Brief — Reproduce the olive tapenade passage word for word, between "Small issue, you" and "them already pitted.", inclusive.

Extract to read —

Salty, garlicky and insanely delicious olive tapenade. This simple recipe is made with kalamata olives and is packed with flavor. A total delight to your tastebuds!
We made this olive tapenade the other evening and honestly I could NOT stop eating it. Those little slices of toasted baguette topped with ample quantities of olive tapenade were going down like gangbusters.
It’s just so deliciously salty and olive-y. Yum. If you’re also a big fan of olives then you will find this just as heavenly as I did.
Small issue, you likely won’t be able to stop eating it until it’s finished! So it’s perfect to serve as an appetizer when you have guests. That way you won’t be tempted to just eat the whole lot yourself (though really, that’s totally fine to do too!).
How to Make Olive Tapenade
You want delicious kalamata olives for this. It’s easiest if you get them already pitted.

Dataset records —
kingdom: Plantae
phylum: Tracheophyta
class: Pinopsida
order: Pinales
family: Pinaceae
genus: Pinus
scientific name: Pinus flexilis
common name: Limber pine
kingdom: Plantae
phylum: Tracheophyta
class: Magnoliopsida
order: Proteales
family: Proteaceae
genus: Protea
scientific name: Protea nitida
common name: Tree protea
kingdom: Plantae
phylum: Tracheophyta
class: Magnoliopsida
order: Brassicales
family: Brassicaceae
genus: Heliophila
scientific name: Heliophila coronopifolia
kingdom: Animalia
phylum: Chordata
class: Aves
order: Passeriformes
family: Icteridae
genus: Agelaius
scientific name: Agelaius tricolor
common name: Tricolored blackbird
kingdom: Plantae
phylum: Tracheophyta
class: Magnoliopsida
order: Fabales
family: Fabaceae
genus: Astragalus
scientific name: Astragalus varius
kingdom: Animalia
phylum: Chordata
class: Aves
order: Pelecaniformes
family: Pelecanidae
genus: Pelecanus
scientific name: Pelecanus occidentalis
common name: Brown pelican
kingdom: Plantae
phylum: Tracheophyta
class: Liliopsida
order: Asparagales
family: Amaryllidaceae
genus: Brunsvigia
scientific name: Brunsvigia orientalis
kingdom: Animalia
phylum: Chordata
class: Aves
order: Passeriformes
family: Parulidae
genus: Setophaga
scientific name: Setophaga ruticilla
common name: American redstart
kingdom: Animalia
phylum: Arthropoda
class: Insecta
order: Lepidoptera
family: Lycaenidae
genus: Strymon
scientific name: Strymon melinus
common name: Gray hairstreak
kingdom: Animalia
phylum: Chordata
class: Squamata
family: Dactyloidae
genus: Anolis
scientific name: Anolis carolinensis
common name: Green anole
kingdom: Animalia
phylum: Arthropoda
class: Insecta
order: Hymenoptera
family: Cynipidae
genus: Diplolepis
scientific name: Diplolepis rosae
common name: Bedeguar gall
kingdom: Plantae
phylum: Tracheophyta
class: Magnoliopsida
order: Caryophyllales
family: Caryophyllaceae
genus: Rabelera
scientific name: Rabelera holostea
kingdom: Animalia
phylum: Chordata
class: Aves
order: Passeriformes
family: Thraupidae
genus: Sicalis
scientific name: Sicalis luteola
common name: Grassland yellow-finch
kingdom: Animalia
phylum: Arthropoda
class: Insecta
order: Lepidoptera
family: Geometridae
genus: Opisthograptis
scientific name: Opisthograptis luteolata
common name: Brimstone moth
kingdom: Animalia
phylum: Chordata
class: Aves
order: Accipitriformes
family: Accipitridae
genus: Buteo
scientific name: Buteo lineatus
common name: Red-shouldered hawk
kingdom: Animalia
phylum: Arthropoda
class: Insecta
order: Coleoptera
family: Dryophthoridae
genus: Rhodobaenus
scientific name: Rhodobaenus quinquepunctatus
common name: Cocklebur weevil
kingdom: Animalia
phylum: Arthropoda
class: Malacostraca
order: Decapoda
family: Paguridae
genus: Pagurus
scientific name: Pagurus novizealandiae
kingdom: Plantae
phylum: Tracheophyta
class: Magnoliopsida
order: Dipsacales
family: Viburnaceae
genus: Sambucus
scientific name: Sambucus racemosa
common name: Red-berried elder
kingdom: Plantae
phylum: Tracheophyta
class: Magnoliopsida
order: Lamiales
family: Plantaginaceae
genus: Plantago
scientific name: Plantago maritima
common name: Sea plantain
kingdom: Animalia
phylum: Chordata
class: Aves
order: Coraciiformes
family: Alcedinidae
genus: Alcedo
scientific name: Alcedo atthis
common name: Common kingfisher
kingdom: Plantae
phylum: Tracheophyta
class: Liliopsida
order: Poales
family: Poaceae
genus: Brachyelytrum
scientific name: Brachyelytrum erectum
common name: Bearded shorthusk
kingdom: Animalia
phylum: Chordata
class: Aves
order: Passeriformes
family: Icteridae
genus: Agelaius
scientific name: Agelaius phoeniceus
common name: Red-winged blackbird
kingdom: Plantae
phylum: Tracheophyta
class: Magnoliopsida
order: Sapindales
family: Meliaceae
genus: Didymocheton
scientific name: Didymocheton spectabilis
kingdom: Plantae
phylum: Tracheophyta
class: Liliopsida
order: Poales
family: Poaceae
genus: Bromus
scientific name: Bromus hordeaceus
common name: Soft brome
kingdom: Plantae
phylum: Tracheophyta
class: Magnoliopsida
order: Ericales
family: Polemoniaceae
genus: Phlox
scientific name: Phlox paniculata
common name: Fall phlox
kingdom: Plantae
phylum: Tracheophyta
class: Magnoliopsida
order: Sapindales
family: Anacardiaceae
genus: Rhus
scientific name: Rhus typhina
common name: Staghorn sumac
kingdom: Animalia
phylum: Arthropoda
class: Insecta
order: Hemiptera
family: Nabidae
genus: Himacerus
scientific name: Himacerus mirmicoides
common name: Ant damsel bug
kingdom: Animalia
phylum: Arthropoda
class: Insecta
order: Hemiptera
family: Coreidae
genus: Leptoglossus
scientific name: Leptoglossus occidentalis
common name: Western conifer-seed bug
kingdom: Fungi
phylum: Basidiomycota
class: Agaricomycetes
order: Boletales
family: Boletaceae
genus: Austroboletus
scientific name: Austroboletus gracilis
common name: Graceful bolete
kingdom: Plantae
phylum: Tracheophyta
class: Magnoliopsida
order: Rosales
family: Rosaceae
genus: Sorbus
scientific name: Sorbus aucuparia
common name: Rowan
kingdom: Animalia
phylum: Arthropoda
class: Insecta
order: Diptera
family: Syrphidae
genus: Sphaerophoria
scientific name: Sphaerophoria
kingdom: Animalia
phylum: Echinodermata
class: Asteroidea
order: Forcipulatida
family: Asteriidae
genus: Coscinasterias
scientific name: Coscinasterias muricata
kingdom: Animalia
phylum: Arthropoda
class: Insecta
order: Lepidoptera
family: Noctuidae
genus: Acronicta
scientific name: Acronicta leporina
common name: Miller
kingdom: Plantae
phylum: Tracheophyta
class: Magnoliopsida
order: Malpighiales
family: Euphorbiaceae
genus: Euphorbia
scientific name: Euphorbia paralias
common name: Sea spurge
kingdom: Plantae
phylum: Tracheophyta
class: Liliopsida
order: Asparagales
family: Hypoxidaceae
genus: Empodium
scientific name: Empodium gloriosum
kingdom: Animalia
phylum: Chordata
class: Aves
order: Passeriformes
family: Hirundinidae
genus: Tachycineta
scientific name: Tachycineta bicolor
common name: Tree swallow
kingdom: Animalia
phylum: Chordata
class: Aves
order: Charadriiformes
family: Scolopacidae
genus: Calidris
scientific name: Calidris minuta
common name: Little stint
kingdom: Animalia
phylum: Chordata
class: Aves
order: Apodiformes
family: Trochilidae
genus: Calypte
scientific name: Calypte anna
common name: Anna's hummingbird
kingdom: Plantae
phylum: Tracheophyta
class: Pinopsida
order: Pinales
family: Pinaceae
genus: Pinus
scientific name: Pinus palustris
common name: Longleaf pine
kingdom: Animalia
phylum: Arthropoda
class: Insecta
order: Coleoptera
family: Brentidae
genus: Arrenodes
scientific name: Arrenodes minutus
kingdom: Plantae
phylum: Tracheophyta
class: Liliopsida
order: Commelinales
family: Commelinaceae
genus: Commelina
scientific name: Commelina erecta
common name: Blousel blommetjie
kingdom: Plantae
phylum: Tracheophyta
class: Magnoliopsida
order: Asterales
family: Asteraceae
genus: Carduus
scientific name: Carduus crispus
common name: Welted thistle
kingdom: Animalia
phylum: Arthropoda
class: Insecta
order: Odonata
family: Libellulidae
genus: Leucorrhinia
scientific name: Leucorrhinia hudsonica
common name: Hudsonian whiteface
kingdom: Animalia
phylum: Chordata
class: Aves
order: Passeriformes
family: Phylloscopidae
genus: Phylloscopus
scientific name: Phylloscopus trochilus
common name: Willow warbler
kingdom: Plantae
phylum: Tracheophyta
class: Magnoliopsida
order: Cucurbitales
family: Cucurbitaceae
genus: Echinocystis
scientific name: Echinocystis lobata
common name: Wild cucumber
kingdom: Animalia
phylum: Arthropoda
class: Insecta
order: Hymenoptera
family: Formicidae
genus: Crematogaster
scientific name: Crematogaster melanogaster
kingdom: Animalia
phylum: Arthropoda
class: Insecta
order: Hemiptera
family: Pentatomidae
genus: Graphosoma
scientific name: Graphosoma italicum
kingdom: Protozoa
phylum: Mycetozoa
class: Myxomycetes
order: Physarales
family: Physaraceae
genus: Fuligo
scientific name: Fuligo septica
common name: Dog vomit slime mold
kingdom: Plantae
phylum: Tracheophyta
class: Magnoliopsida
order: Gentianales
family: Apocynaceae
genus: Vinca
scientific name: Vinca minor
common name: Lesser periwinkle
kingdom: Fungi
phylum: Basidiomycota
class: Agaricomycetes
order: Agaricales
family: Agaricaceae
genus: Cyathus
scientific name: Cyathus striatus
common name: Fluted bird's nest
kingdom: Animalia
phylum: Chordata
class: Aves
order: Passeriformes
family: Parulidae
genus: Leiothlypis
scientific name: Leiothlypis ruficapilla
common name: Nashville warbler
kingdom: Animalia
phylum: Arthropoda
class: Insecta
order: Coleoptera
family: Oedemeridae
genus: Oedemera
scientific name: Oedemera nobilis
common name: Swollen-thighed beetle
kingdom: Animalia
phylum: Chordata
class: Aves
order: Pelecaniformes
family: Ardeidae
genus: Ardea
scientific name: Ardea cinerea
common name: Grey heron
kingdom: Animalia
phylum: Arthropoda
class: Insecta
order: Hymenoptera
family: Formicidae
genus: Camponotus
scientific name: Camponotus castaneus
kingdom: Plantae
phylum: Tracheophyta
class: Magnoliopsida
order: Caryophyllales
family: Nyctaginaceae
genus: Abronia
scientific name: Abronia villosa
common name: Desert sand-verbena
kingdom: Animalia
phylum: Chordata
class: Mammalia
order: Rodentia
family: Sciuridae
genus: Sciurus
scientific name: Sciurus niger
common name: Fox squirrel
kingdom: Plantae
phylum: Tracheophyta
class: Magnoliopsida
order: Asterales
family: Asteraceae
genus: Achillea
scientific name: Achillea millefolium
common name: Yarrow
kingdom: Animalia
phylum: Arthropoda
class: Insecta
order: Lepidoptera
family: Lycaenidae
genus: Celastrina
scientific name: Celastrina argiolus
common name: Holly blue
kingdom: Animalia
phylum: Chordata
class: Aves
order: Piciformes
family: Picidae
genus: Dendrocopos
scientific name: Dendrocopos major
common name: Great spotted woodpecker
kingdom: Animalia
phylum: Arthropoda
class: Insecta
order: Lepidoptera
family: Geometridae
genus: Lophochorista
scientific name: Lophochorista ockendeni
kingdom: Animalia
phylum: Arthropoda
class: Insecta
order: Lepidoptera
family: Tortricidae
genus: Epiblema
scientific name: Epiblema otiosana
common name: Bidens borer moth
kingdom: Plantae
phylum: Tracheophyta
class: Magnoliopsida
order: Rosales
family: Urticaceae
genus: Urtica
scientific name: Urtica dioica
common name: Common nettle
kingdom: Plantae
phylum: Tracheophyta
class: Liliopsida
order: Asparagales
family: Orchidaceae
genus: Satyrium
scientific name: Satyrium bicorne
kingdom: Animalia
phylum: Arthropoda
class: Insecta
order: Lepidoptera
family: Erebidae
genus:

Result for this exercise —
Small issue, you likely won’t be able to stop eating it until it’s finished! So it’s perfect to serve as an appetizer when you have guests. That way you won’t be tempted to just eat the whole lot yourself (though really, that’s totally fine to do too!).
How to Make Olive Tapenade
You want delicious kalamata olives for this. It’s easiest if you get them already pitted.